## Aim of the task
Pick out every line in the items below that contains the string "second", and copy each one in full.

[Stored data]
· · · · · · ·

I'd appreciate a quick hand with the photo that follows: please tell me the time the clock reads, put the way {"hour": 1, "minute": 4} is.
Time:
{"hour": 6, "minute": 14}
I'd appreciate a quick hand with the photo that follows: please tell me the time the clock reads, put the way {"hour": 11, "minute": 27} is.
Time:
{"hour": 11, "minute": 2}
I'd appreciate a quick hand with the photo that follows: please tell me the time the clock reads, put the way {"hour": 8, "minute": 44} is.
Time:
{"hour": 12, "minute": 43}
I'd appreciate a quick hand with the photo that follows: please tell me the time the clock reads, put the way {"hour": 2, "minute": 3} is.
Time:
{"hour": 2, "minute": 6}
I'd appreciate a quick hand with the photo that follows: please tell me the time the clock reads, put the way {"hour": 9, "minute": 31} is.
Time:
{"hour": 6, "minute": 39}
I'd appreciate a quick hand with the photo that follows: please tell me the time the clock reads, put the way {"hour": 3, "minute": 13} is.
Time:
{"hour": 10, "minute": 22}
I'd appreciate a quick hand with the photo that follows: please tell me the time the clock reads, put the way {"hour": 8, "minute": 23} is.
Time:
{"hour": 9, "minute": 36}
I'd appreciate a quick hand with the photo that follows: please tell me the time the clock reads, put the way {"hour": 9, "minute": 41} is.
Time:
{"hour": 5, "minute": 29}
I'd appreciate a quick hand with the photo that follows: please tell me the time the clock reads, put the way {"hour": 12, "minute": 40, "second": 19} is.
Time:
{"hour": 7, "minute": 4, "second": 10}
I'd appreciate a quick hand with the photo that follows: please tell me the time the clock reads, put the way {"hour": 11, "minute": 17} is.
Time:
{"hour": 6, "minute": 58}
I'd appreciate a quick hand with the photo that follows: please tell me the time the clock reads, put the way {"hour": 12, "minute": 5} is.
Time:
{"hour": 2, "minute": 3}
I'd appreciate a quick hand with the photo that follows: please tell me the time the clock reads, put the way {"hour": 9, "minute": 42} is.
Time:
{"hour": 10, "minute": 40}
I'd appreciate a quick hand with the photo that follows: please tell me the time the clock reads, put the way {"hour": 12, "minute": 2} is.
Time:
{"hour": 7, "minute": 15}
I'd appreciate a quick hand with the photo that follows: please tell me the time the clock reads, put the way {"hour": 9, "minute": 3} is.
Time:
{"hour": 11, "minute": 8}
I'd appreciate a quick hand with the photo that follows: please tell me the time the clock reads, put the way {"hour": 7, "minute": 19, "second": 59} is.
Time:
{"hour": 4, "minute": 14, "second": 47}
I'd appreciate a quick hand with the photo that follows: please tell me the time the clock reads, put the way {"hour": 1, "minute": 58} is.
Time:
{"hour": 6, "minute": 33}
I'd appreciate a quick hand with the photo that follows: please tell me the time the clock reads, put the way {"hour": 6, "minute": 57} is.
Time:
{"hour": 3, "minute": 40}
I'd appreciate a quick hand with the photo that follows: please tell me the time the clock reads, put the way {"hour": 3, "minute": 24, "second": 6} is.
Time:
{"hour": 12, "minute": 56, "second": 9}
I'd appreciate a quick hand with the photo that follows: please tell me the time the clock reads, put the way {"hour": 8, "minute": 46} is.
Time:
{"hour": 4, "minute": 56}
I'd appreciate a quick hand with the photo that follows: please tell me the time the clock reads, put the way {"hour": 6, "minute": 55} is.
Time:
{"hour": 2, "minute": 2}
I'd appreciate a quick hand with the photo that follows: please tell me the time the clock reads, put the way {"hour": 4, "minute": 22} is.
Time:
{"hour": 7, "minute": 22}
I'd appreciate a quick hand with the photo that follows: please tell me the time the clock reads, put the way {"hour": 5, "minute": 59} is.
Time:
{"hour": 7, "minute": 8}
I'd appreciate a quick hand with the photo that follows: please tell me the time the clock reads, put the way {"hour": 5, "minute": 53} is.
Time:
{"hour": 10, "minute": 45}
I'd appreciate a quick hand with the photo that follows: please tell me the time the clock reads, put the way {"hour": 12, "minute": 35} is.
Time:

· · · · · · ·

## Task result
I'd appreciate a quick hand with the photo that follows: please tell me the time the clock reads, put the way {"hour": 12, "minute": 40, "second": 19} is.
{"hour": 7, "minute": 4, "second": 10}
I'd appreciate a quick hand with the photo that follows: please tell me the time the clock reads, put the way {"hour": 7, "minute": 19, "second": 59} is.
{"hour": 4, "minute": 14, "second": 47}
I'd appreciate a quick hand with the photo that follows: please tell me the time the clock reads, put the way {"hour": 3, "minute": 24, "second": 6} is.
{"hour": 12, "minute": 56, "second": 9}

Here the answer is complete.